Dokumenttext —
/---

Moskau - Ein Gericht in Moskau hat den im britischen Exil lebenden russischen Milliardär Boris Beresowski am Donnerstag in Abwesenheit zu sechs Jahren Haft verurteilt. Das Bezirksgericht sah es als erwiesen an, dass der Geschäftsmann in den 90er Jahren als Miteigentümer der russischen Fluglinie Aeroflot 215 Millionen Rubel (nach heutigem Kurs 6 Millionen Euro) veruntreute, wie russische Nachrichtenagenturen meldeten. Der Kritiker von Präsident Wladimir Putin wies die Vorwürfe zurück.

Straftaten

Beresowski erklärte, er werde aus politischen Gründen verfolgt. Beresowski nannte den Prozess in einem Interview mit Radio Moskau "eine Farce". Er betrachte die rund sechs Jahre in Großbritannien, in denen er wegen diverser Verfahren gegen ihn nicht in seine Heimat zurückkehren konnte, als Strafe, sagte er.

\---

Deine Aufgaben —
[1] Gib aus dem Bericht über Beresowski einen Abschnitt wörtlich wieder. Beginne bei den Worten "Moskau - Ein" und höre nach "Strafe, sagte er." auf.
[2] Wie viele Rubel soll Beresowski laut dem Bericht über Beresowski veruntreut haben?
[3] Schreib den Bericht über Beresowski nach seinem letzten Satz weiter.
Die Zeilen stammen aus einer anderen Quelle.

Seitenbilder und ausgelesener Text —

/---

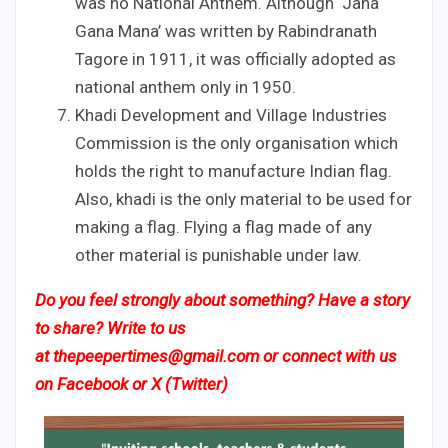
was no National Anthem. Although ‘Jana
Gana Mana’ was written by Rabindranath
Tagore in 1911, it was officially adopted as
national anthem only in 1950.
Khadi Development and Village Industries
Commission is the only organisation which
holds the right to manufacture Indian flag.
Also, khadi is the only material to be used for
making a flag. Flying a flag made of any
other material is punishable under law.
Do you feel strongly about something? Have a story
to share? Write to us
at
thepeepertimes@gmail.com
or connect with us
on
Facebook
or
X (Twitter)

\---

Lösungen —
[1]
Moskau - Ein Gericht in Moskau hat den im britischen Exil lebenden russischen Milliardär Boris Beresowski am Donnerstag in Abwesenheit zu sechs Jahren Haft verurteilt. Das Bezirksgericht sah es als erwiesen an, dass der Geschäftsmann in den 90er Jahren als Miteigentümer der russischen Fluglinie Aeroflot 215 Millionen Rubel (nach heutigem Kurs 6 Millionen Euro) veruntreute, wie russische Nachrichtenagenturen meldeten. Der Kritiker von Präsident Wladimir Putin wies die Vorwürfe zurück.

Straftaten

Beresowski erklärte, er werde aus politischen Gründen verfolgt. Beresowski nannte den Prozess in einem Interview mit Radio Moskau "eine Farce". Er betrachte die rund sechs Jahre in Großbritannien, in denen er wegen diverser Verfahren gegen ihn nicht in seine Heimat zurückkehren konnte, als Strafe, sagte er.

[2] 215 Millionen Rubel.

[3]
In Russland wird gegen Beresowski wegen einer Vielzahl von Straftaten ermittelt. So soll sich der Geschäftsmann 1997 bei der russischen Bank SBS Agro einen Kredit über 13 Millionen US-Dollar (9 Millionen Euro) zum Kauf eines Hauses an der französischen Mittelmeerküste erschlichen haben. Der Kreml-Kritiker wird nach Angaben seiner Anwälte auch beschuldigt, mit Hilfe seines Geldes einen Machtwechsel in Russland herbeiführen zu wollen.

Staatsunternehmen

Beresowskis Vermögen stammt aus umstrittenen Privatisierungsgeschäften von russischen Staatsunternehmen in den 90er Jahren. Er galt als Kreml-Insider, der Putin mit zur Macht verhalf, bevor beide zu Gegnern wurden. Moskau bemüht sich seit längerem um seine Auslieferung, die von London verweigert wird. Der bei Putin in Ungnade gefallene Beresowski genießt in Großbritannien Flüchtlingsstatus. "Nach dem Urteil haben wir nun wieder ein Argument, die Auslieferung Beresowskis zu verlangen", sagte Staatsanwalt Alexander Kubljakow. Er hatte auf neun Jahre Haft plädiert.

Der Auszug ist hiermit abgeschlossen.